Artist’s Statement
I make drawings and paintings that focus on memory or identity, and how these can interact with the body as a vessel of all of one’s history and shared experience. I explore the concept of bodies as a home for the good and bad, that branches outward to history, family, and the public and political space.
I look beyond the human body as well, and make work depicting animals of burden and their use as symbols in art history. They have been frequently used as a sacrifice, both symbolically and literally. I am interested in the idea of sacrifice from the perspective of the one being sacrificed - exploding that grand narrative with the interiority of the symbol itself. These animals’ bodies become vessels for both the hopes and sins of the people sacrificing them. In my piece “shepherd,” the sheep surround a figure at rest, either living or dead, and the sheep are there for both protection and in community with them.
Another aspect of a body that I explore is that of gender. Gender is a performance, seen from the outside, and projected upon with meaning and epic narratives about purpose. I want to peel away external imposition of meaning with the complex, fluid experience of gender from within. Donning external aspects of gender for safety, or for profit, or to elicit specific reactions can be both a useful tool and a dehumanizing personal experience. I look at gender as from both an internal and performed experience, and how both of these are true and real in different ways.
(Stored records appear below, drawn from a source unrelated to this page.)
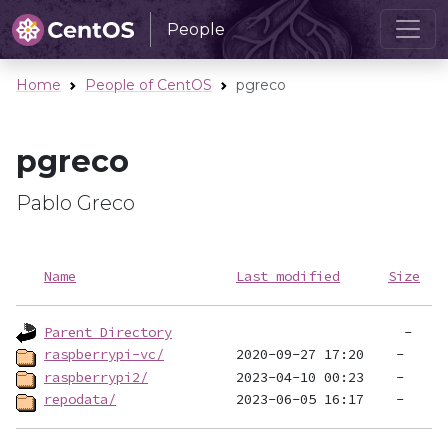
People
Home
People of CentOS
pgreco
pgreco
Pablo Greco
Name
Last modified
Size
Parent Directory
raspberrypi-vc/
raspberrypi2/
repodata/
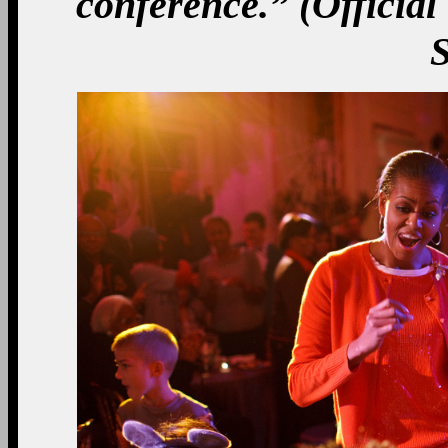
conference.” (Officia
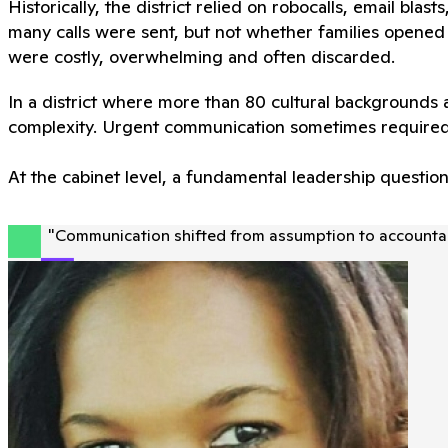
Historically, the district relied on robocalls, email blas
many calls were sent, but not whether families opened 
were costly, overwhelming and often discarded.
In a district where more than 80 cultural backgrounds
complexity. Urgent communication sometimes required
At the cabinet level, a fundamental leadership questio
"
Communication shifted from assumption to accountabi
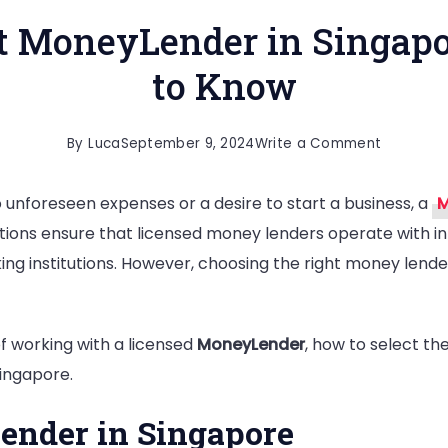
t MoneyLender in Singap
to Know
on
By
Luca
September 9, 2024
Write a Comment
Choosing
 unforeseen expenses or a desire to start a business, a
M
the
lations ensure that licensed money lenders operate with in
Right
ing institutions. However, choosing the right money lende
MoneyLe
in
Singapore
 of working with a licensed
MoneyLender
, how to select th
What
Singapore.
You
Need
ender in Singapore
to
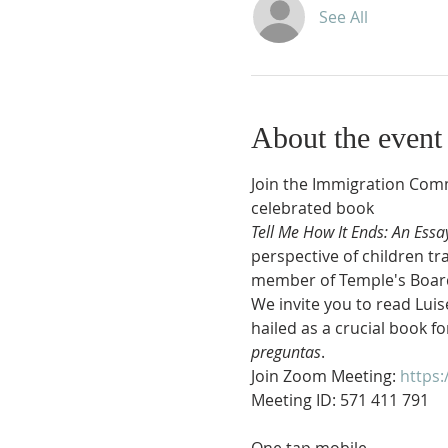
See All
About the event
Join the Immigration Comm
celebrated book 
Tell Me How It Ends: An Essa
perspective of children tr
member of Temple's Board of
We invite you to read Luise
hailed as a crucial book fo
preguntas
.
Join Zoom Meeting: 
https:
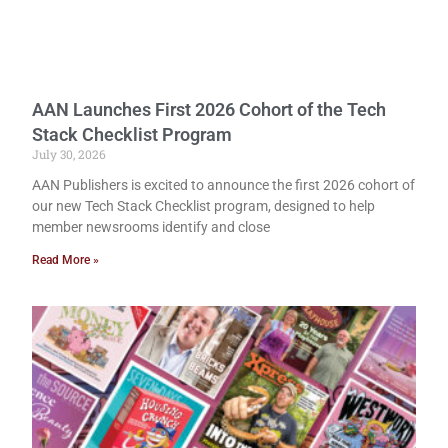
AAN Launches First 2026 Cohort of the Tech
Stack Checklist Program
July 30, 2026
AAN Publishers is excited to announce the first 2026 cohort of
our new Tech Stack Checklist program, designed to help
member newsrooms identify and close
Read More »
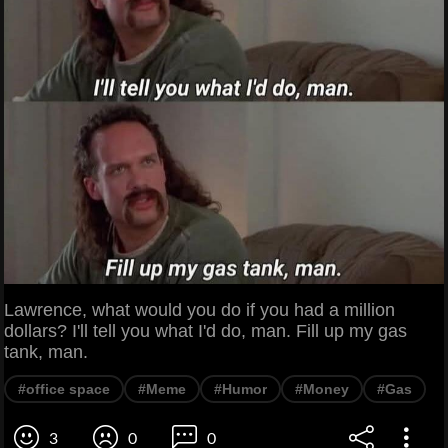
Lawrence, what would you do if you had a million
dollars? I'll tell you what I'd do, man. Fill up my gas
tank, man.
#office space
#Meme
#Humor
#Money
#Gas
3
0
0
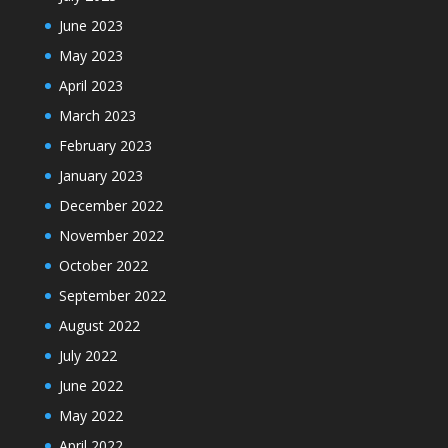
June 2023
May 2023
April 2023
March 2023
February 2023
January 2023
December 2022
November 2022
October 2022
September 2022
August 2022
July 2022
June 2022
May 2022
April 2022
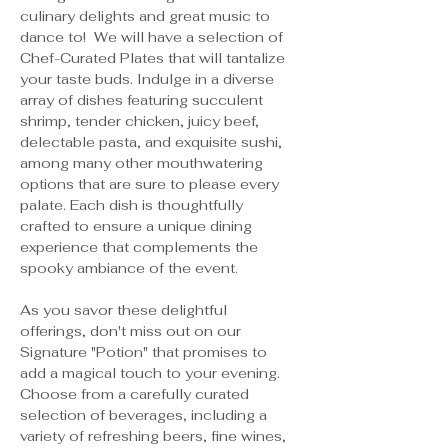
culinary delights and great music to 
dance to!  We will have a selection of 
Chef-Curated Plates that will tantalize 
your taste buds. Indulge in a diverse 
array of dishes featuring succulent 
shrimp, tender chicken, juicy beef, 
delectable pasta, and exquisite sushi, 
among many other mouthwatering 
options that are sure to please every 
palate. Each dish is thoughtfully 
crafted to ensure a unique dining 
experience that complements the 
spooky ambiance of the event.
As you savor these delightful 
offerings, don't miss out on our 
Signature "Potion" that promises to 
add a magical touch to your evening. 
Choose from a carefully curated 
selection of beverages, including a 
variety of refreshing beers, fine wines, 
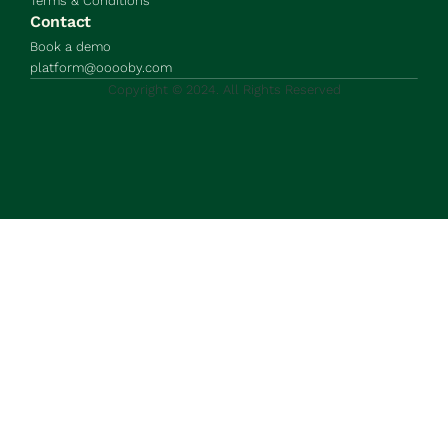
Terms & Conditions
Contact
Book a demo
platform@ooooby.com
Copyright © 2024. All Rights Reserved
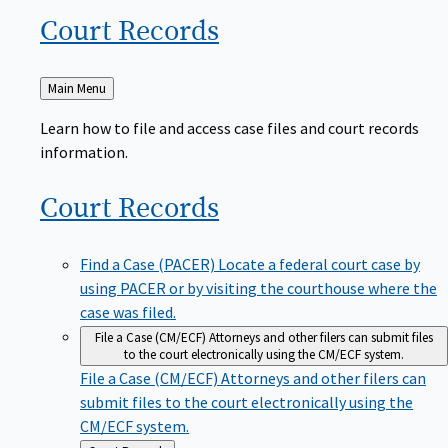
Court
Records
Back
Main Menu
to
Learn how to file and access case files and court records
information.
Court
Records
Find a Case (PACER)
Locate a federal court case by
using PACER or by visiting the courthouse where the
case was filed.
File a Case (CM/ECF)
Attorneys and other filers can submit files
to the court electronically using the CM/ECF system.
File a Case (CM/ECF)
Attorneys and other filers can
submit files to the court electronically using the
CM/ECF system.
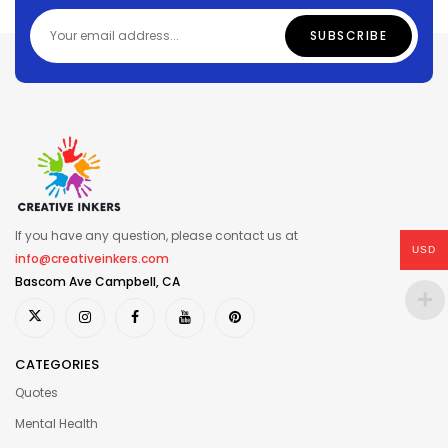
If you have any question, please contact us at
USD
info@creativeinkers.com
Bascom Ave Campbell, CA
CATEGORIES
Quotes
Mental Health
Art can be a point of access to a space where time and place are suspended. Details can be obscured and melt together, but the effects of their happening are not felt any less profoundly or physically. I have been exploring doing this further with my visual art, as well as with both performance and language. The connection to the lives and experiences of my ancestors exist in me, and the enactment of rituals, crafts, and speech can call upon them. It is essential to me that I respect and preserve the history and memory of my ancestors that still lives in my body.